The mines were laid during the NATO exercise BALTOPS. The detonation would come after a sonar buoy was dropped that sent out a specific noise signal to trigger the blast.
The bombing went off when a Norwegian P8 surveillance aircraft dropped off the sonar buoy on September 26 during a routine flight. A few hours later, three of the four pipelines were destroyed.
The US denied responsibility (and still does) and there were few who could contradict the White House. Congress wasn’t informed and there was no briefing for the “Gang of Eight,” the heads of the intelligence committees. The operation didn’t go through the Special Forces command. Only a few national security people in agencies like the CIA were aware of it. The US and Norway had covered themselves by briefing some NATO allies before the attack.
But who was really responsible is still a mystery. Denmark and Sweden carried out investigations and determined that the blasts were a result of sabotage, but they were unable to determine which nation was guilty.
The Russians obviously had little interest in destroying their pipeline, which was the result of over a decade of work and billions of dollars. It had also become the cornerstone of the policy to use the Nord Stream pipelines to pressure the Germans to stop supporting and sending arms to Ukraine. The pipelines also allowed German companies to sell the additional inexpensive gas to neighboring countries.
Obviously, the one nation that could be suspected was the US. The destruction of the pipeline helped bring Germany into line as an ally of Ukraine. At the same time, US companies were helping to alleviate the gas shortage by shipping LNG to Europe.
What Happens now?
Attacking the Nord Stream pipeline is considered an act of war. However, the US and Norway have denied the Hersh story and Russia doesn’t have any tangible proof. Since some of Hersh’s previous investigative reports have been questioned like his story on Osama bin Laden, Russia can’t do any more than officially protest.

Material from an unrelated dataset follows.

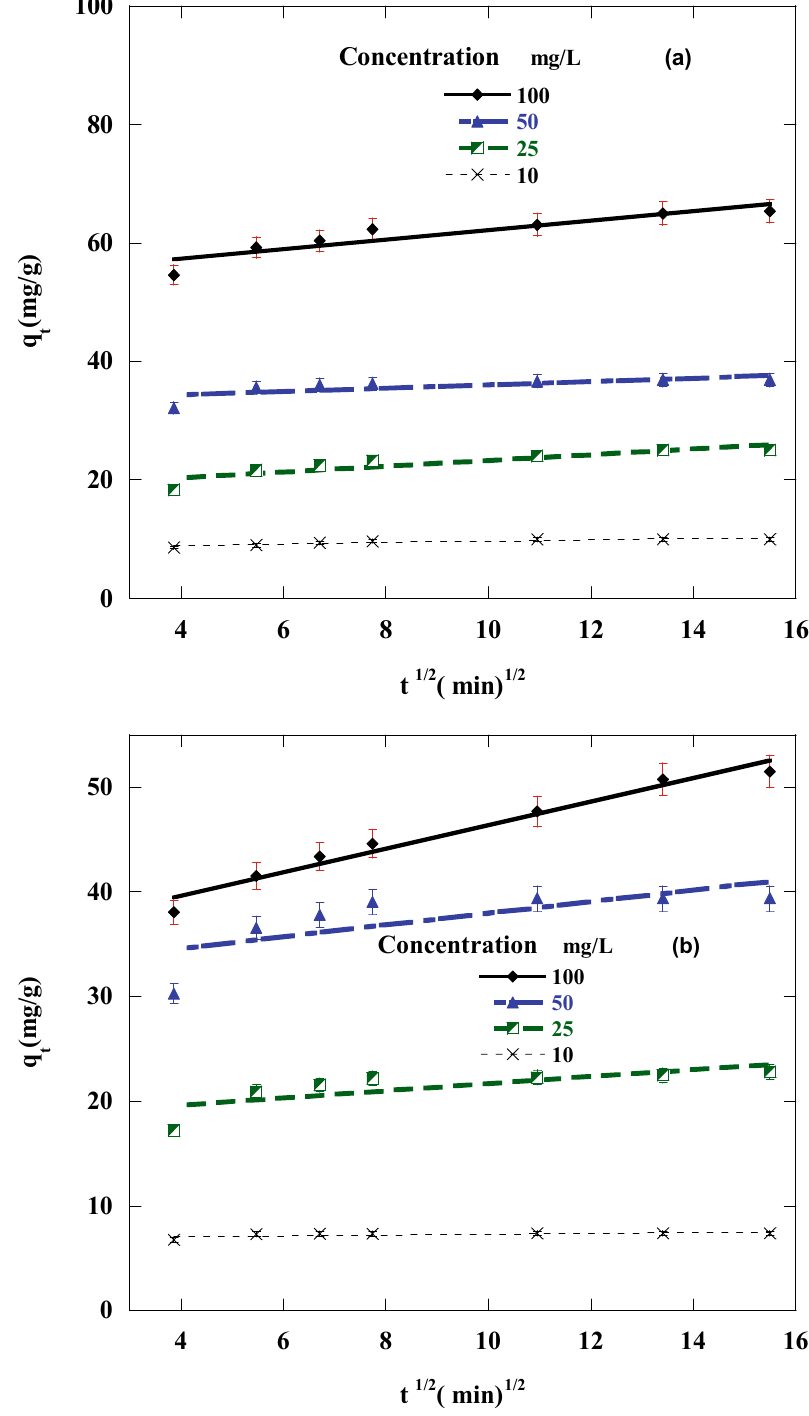
Figure 12. Plots for evaluating intraparticle diffusion rate constant for sorption of Disperse red 60 dye at 20 °C and pH 6 by 50 mg of : ( a ) CF, ( b )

That, they did, even before the Hersh story came out. Secretary of State for Political affairs Victoria Nuland said on January 26, “I am, and I think the administration is very gratified to know Nord Stream 2 is now… a hunk of metal at the bottom of the sea.”
Russian Foreign Minister Lavrov said, “This is not only the direct participation of the United States in the explosions of the Nord Stream pipelines, but Ms. Nuland has also made a confession.”
Aside from official protests, there is much that Russia can do. The American attack on a Russian strategic asset has gone further than merely sending arms and intelligence to the Ukrainians. Russia may decide to carry out sabotage that hurts the American infrastructure but gives them “plausible deniability.”
One logical option would be sabotaging the arms shipments. There doesn’t have to be a dramatic act. Russia could hack transportation networks in Europe so shipments of tanks, infantry fighting vehicles, and other supplies would be slowed down on their way to Ukraine. Sabotage of American gas or petroleum refining facilities would also be tit-for-tat.
The biggest problem with these retaliations is that Russia and the West are slow walking into a real, not a proxy war. The Nord Stream pipeline attack was a step further – a direct attack on a Russian asset by an American military unit.
This is more than merely sending arms. It promises more escalations.
53 years ago, a young investigative reporter revealed an American massacre of Vietnamese during the VietNam War, which was a proxy war between the USSR and the US.
That reporter was Seymour Hersh.
It seems that the lessons of VietNam have been forgotten as American officials rush into a new war just like Lyndon Johnson and his advisors did 60 years ago.